Data can define a "relevance". If the SDRElem's data is not relevant, then it is not placed in the result.
This is helpful given the context in which sparse vector's are used. Only important values are worth mentioning.
#include "SparseDistributedRepresentation/SDR.hpp"
#include "SparseDistributedRepresentation/DataTypes/UnitData.hpp"
using namespace sparse_distributed_representation;
int main() {
// this SDR contains elements which are identified by an int
// and each id has a UnitData associated with it
using UnitSDRElem = SDRElem<int, UnitData>;
using UnitSDR = SDR<UnitSDRElem>;
auto r0 = UnitSDR{UnitSDRElem(0, 0.5)}.ande(UnitSDR{UnitSDRElem(0, 0.5)});
// Both SDRs have an element in the same position [0],
// and UnitData multiplies together in the and-op (0.5 * 0.5)
std::cout << r0 << std::endl; // prints [0(.25)]
// data types also define a "relevance".
// for UnitData, if its value is < 0.1, then it is omitted from the result
auto r1 = UnitSDR{UnitSDRElem(0, 0.25)}.ande(UnitSDR{UnitSDRElem(0, 0.25)});
std::cout << r1 << std::endl; // empty
int r1_size = UnitSDR{UnitSDRElem(0, 0.25)}.ands(UnitSDR{UnitSDRElem(0, 0.25)});
std::cout << r1_size << std::endl; // 0
// data types are compatible with other data types
// EmptyData converts to UnitData(1)
auto r2 = UnitSDR{UnitSDRElem(0, 0.5)}.ande(SDR{SDRElem(0)});
std::cout << r2 << std::endl; // [0(.50)]
return 0;
}
AND, OR, XOR, and RM are implemented via visitors.

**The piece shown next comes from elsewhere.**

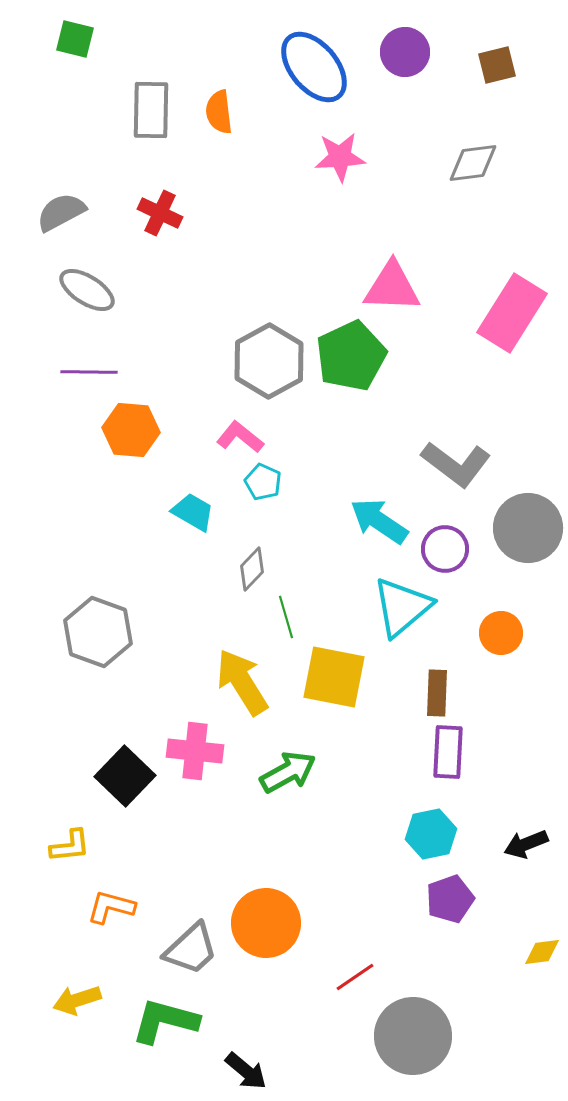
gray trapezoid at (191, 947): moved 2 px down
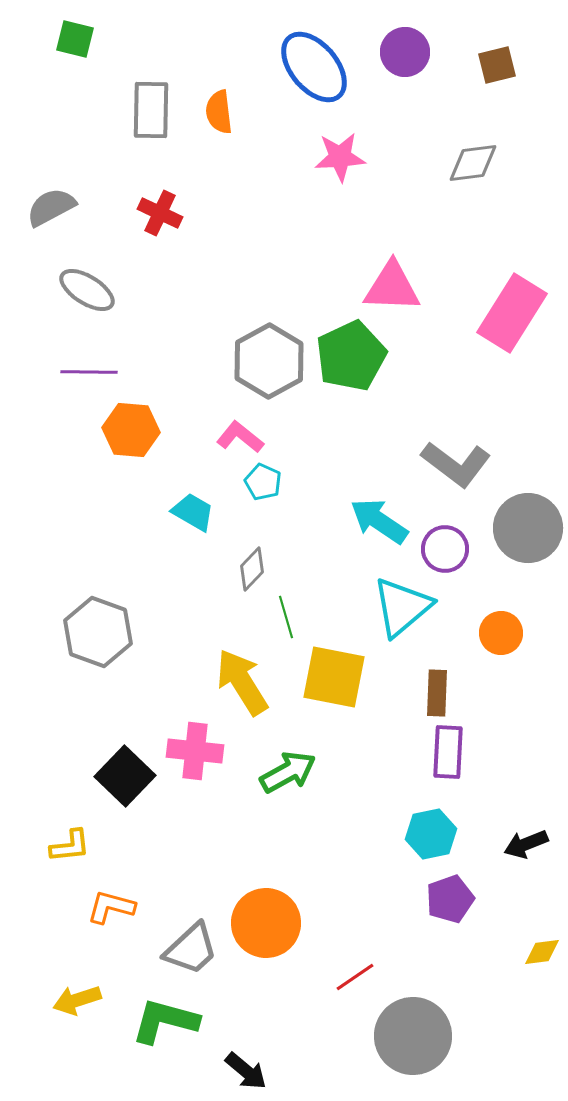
gray semicircle at (61, 212): moved 10 px left, 5 px up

Visitors do something with selections of the data.
For example, the ands
operation implicitly does two separate steps:
- Find ids that are shared between the SDRs (by using the function which applies an and visitor, "andv").
- For each id pair, increment a value (which is implemented by that specific visitor).
ands
can be reimplemented with the following:
SDR a{1, 2, 3};
SDR b{2, 3, 4};
int result = 0;
auto increment_visitor = [&result](typename decltype(a)::iterator,
typename decltype(b)::iterator) {
++result;
};
a.andv(b, increment_visitor); // apply the visitor (probably inlined at compile-time)
std::cout << result << std::endl; // 2 elements in commmon
This library is unique compared to other sparse libraries such as Eigen::Sparse or blaze because elements can be stored in different types of containers (not just a static or dynamic array). Additional, it chooses specialized algorithms which are suited for the container. For example:
SDR<SDRElem<>, std::set<SDRElem<>, std::less<>>> a{1, 2, 3}; // stores elements in a set
SDR<SDRElem<>, std::forward_list<SDRElem<>>> b{4, 5, 6}; // stores elements in a forward_list
auto result = a.ore<SDRElem<>, std::list<SDRElem<>>>(b); // places the result in a list
std::cout << result << std::endl; // prints: [1,2,3,4,5,6]
Given that each SDRElem
has an id and data, the layout for a vector or array based SDR would look like:
id0 data0 id1 data1 id2 data2
The container adaptor IDContiguousContainer
instead orders the memory in two contiguous segments like this:
id0 id1 id2
data0 data1 data2
where the id segment and data segment can themselves be vectors or arrays. This gives better cache access on ops which require the id right away, but may or may not look at the data until later.
If the SDR api is lacking in some niche way, then an SDR can be reinterpret_cast
ed to its underlying container*.
SDR a{1, 2, 3};
// get the vector
auto brute_force_ptr = reinterpret_cast<std::vector<SDRElem<>>*>(&a);
// const_cast since id should normally not be set directly
const_cast<int&>((*brute_force_ptr)[1].id()) = 17;
// SDRs have ascending elements, with no duplicates
// this is not a valid SDR since it has [1,17,3]
// it will give strange values but not UB
std::cout << a << std::endl;
* if the container is a forward_list, there's an additional member which stores the size, which must be kept in sync.
Some matrix operations have been implemented, but matrices in general are very WIP.